Dalam berbagai lembaga survei, nama Anies berada di urutan ketiga atau di bawah Ganjar dan Prabowo.
"Wajah Anies sebagai representasi kelompok oposisi hanya sebatas hore-hore di permukaan, lebih banyak gimmick, tapi belum menyentuh sesuatu yang substansial," ujar Adi saat dimintai konfirmasi, Senin (7/8/2023).
Adi menyampaikan, apa yang Anies lakukan jelang Pilpres 2024 ini berbeda dengan yang Anies lakukan pada Pilgub DKI Jakarta 2017.
Menurut dia, Anies saat itu sangat mencolok sehingga berbeda dari dua calon lainnya, yakni Basuki Tjahaja Purnama (Ahok) dan Agus Harimurti Yudhoyono (AHY).
Pada 2017, pasangan Anies-Sandiaga Uno memang keluar sebagai pemenang di Pilgub DKI Jakarta.
"Misalnya Anies tolak reklamasi, tolak penggusuran, jualan program OKE-OCE, DP rumah nol persen, dan lain-lain, meski dalam praktiknya tak sepenuhnya terwujud. Tapi sebagai pembeda dengan yang lain, jualan isu Anies di Jakarta saat itu sangat laku," tutur dia.
Adi menilai, Anies belum mencolok seperti itu menjelang Pilpres 2024 ini.
Sebagai kubu perubahan, seharusnya Anies bisa menunjukkan jenis "kelamin" politik yang berbeda dengan Prabowo dan Ganjar.
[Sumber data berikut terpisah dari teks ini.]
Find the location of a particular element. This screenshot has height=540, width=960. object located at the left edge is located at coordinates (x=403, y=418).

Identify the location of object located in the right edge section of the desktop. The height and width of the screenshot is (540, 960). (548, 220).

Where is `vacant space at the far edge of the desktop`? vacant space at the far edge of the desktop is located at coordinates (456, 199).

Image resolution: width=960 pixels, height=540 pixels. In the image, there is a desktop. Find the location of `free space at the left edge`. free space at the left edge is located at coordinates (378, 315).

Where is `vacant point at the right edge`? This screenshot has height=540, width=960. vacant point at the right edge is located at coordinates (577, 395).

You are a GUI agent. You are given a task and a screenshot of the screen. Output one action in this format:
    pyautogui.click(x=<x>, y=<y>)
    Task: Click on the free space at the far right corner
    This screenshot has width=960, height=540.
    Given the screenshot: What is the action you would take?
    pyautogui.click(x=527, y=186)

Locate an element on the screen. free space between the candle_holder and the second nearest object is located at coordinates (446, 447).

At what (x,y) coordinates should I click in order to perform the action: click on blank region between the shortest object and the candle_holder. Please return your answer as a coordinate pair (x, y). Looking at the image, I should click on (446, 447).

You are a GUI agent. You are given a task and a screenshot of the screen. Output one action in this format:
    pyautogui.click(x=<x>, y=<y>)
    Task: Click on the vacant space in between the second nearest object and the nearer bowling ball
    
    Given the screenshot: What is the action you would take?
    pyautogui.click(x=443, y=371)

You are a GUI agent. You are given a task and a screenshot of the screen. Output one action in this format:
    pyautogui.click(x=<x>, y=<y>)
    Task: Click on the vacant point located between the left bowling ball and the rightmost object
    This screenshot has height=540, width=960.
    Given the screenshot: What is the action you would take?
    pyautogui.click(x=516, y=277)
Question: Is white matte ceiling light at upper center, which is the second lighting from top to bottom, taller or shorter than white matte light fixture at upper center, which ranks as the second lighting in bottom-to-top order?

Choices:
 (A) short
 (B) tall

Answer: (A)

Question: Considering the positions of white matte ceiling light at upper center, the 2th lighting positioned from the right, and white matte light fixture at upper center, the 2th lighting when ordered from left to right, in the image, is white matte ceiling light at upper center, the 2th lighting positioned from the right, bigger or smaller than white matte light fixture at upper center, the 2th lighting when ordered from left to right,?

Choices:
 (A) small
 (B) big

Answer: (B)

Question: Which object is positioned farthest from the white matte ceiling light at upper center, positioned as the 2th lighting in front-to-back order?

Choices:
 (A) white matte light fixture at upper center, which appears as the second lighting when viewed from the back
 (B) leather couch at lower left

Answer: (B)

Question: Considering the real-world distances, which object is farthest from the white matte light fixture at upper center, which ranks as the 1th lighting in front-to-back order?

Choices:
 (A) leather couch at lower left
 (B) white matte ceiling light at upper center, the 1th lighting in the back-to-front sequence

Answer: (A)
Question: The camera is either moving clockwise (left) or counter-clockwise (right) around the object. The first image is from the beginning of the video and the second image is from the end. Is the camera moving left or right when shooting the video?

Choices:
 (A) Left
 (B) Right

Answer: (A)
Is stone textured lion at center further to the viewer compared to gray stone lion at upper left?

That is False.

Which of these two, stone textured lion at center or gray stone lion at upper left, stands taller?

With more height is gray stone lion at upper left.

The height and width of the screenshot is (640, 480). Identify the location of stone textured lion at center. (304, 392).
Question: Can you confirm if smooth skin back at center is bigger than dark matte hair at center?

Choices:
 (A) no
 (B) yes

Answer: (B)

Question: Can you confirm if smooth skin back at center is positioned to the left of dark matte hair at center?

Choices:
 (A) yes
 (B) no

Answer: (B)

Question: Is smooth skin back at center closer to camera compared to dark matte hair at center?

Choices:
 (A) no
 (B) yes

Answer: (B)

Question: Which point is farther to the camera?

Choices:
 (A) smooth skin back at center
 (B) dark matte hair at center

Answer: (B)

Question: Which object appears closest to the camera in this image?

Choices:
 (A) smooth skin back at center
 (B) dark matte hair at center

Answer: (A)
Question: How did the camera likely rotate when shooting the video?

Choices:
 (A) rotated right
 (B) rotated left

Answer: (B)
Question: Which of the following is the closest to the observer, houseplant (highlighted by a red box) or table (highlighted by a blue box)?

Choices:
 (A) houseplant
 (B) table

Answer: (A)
Misalnya, kata Adi, Anies bisa saja menolak melanjutkan Ibu Kota Nusantara (IKN) karena dinilai ugal-ugalan, tak lagi fokus pada insfrastruktur, dana infratruktur dialihkan pada sektor lain yang lebih berguna untuk rakyat kecil, menolak utang luar negeri, hingga mengurangi ketergantungan dengan China.
Sementara itu, Adi tidak menampik adanya pengaruh endorsement Presiden Joko Widodo dalam meningkatkan elektabilitas capres.
"Faktor kepuasan terhadap Jokowi yang tinggi turut mempersempit pasar pemilih Anies. Semakain publik puas ke Jokowi, makin susah bagi Anies nyari pemilih," kata Adi.
"Sebaliknya, makin rendah kepuasaan terhadap Jokowi, makin luas kesempatan dapat pemilih. Karenanya, Anies harus bisa men-downgrade Jokowi sambil menawarkan sesuatu yang kelihatan lebih baik," kata dia.
Hasilnya, Prabowo berada di peringkat teratas dengan 31,6 persen, Ganjar mengantongi 31,4 persen, sedangkan Anies 17,6 persen.
Untuk Prabowo dan Ganjar, Adi melihat kedua sosok tersebut memang sudah memiliki bekal popularitas dan elektabilitas yang tinggi.
Adi mengatakan, Prabowo kuat di isu nasionalisme dan geopolitik. Sedangkan Ganjar punya kelebihan seperti Jokowi, yakni merakyat.
"Pada level isu, Prabowo kuat di isu nasionalisme dan geopolitik, serta mengamplifikasi kedekatannya dengan Jokowi. Sementara Ganjar dinilai merakyat, ramah, dan sederhana," kata Adi.
Ia turut memaparkan kelemahan masing-masing bakal capres yang bisa menjadi faktor turunnya elektabilitas mereka.
Menurut Adi, Anies terkenal sebagai 'Bapak politik identitas' pada Pilkada DKI Jakarta lalu.
Untuk Prabowo, masa lalunya selalu dikaitkan dengan isu pelanggaran HAM di tahun 1998.
Adapun Ganjar berkaitan dengan insiden Wadas serta kemiskinan di Jateng yang tak kunjung terselesaikan.
"Jadi peluru tajam menyerang Ganjar," kata dia.